» TASK INPUTS:
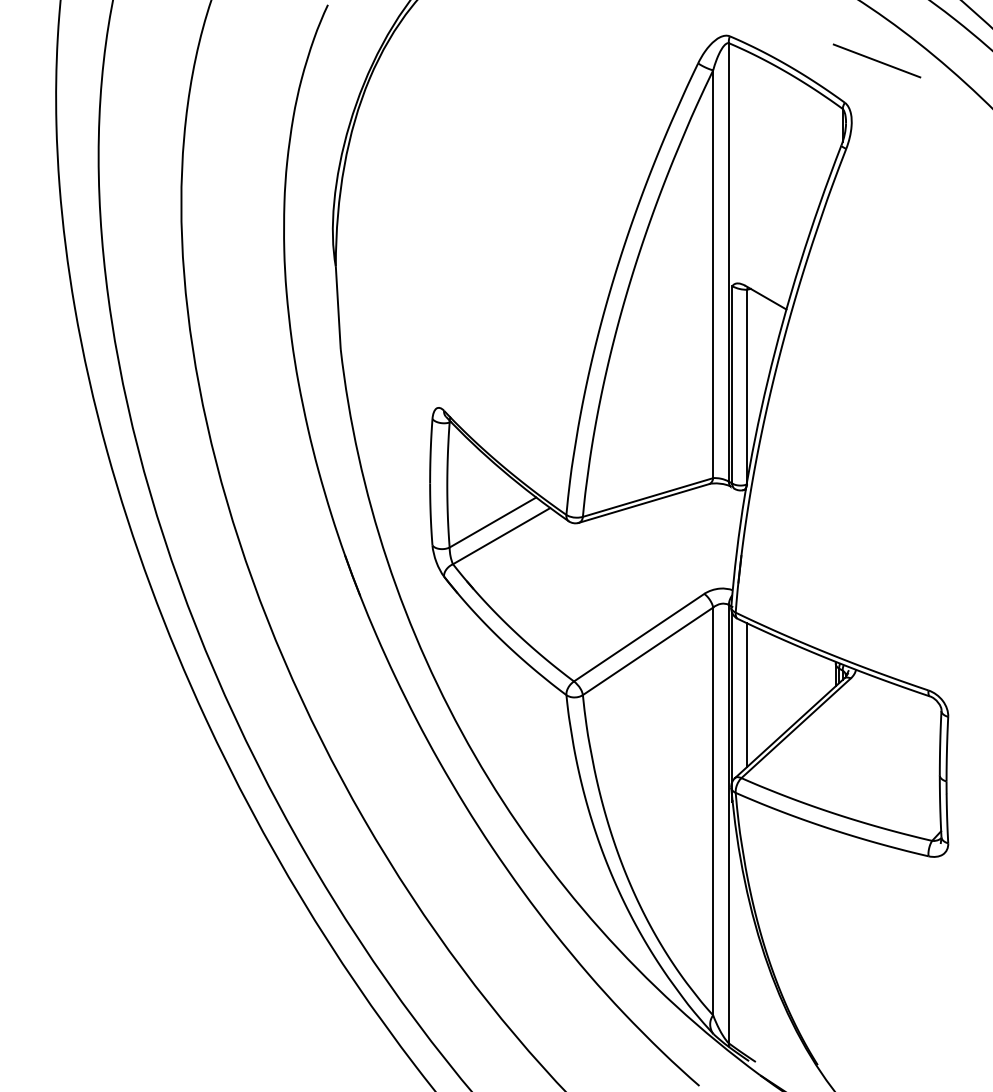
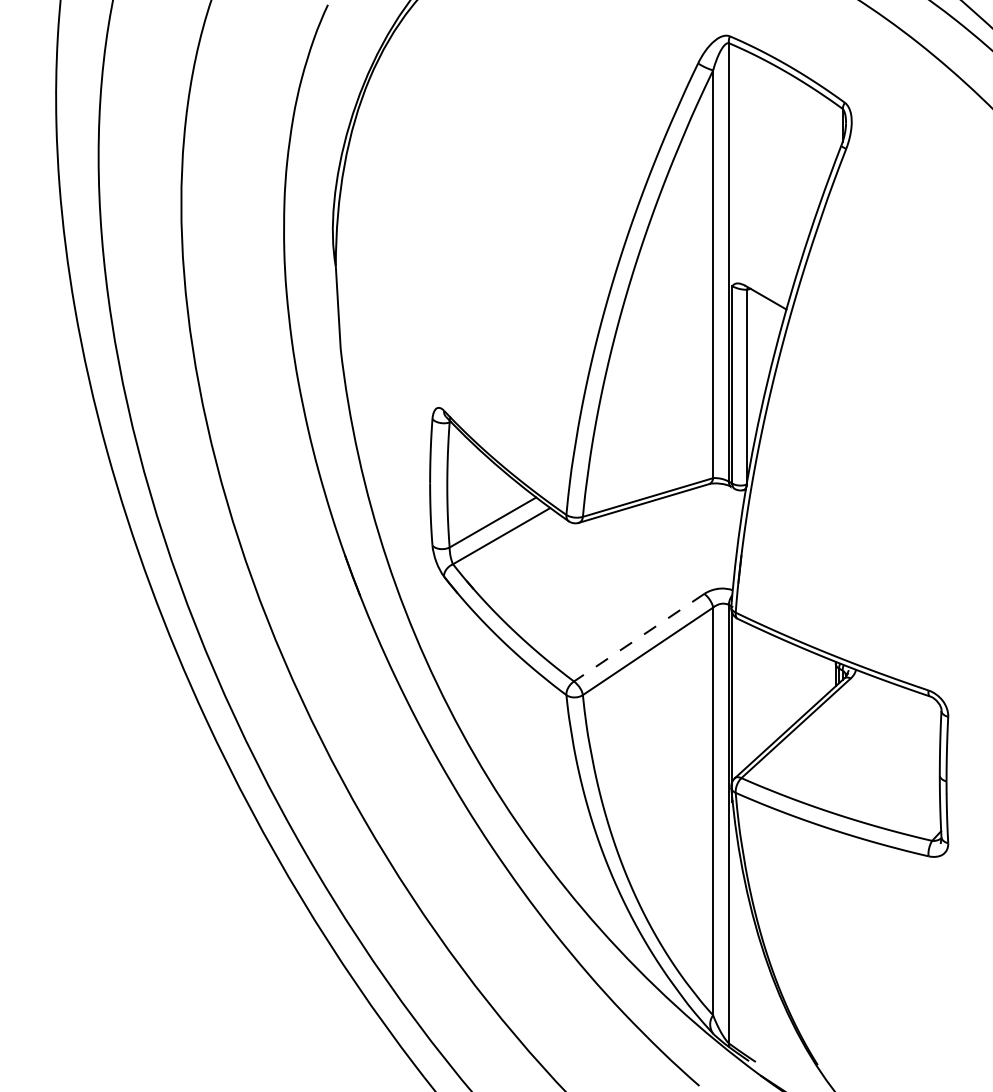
line at (876, 60): present -> none
line at (638, 637): solid -> dashed
line at (747, 694): present -> none
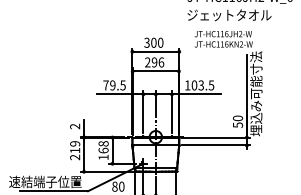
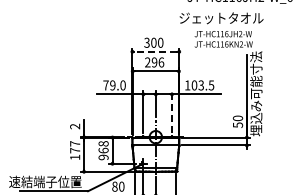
text at (229, 15) position: (229, 15) -> (221, 18)
line at (155, 51): solid -> dashed
text at (122, 85): 79.5 -> 79.0
line at (172, 112): solid -> dashed
text at (75, 150): 219 -> 177
text at (103, 157): 168 -> 968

» WHAT IS REQUIRED: Rewrite the lines of all the entries above with every "solid" changed to "continuous" and nothing else altered, leaving out the pictures.

» OUTPUT BELOW:
line at (876, 60): present -> none
line at (638, 637): continuous -> dashed
line at (747, 694): present -> none
text at (229, 15) position: (229, 15) -> (221, 18)
line at (155, 51): continuous -> dashed
text at (122, 85): 79.5 -> 79.0
line at (172, 112): continuous -> dashed
text at (75, 150): 219 -> 177
text at (103, 157): 168 -> 968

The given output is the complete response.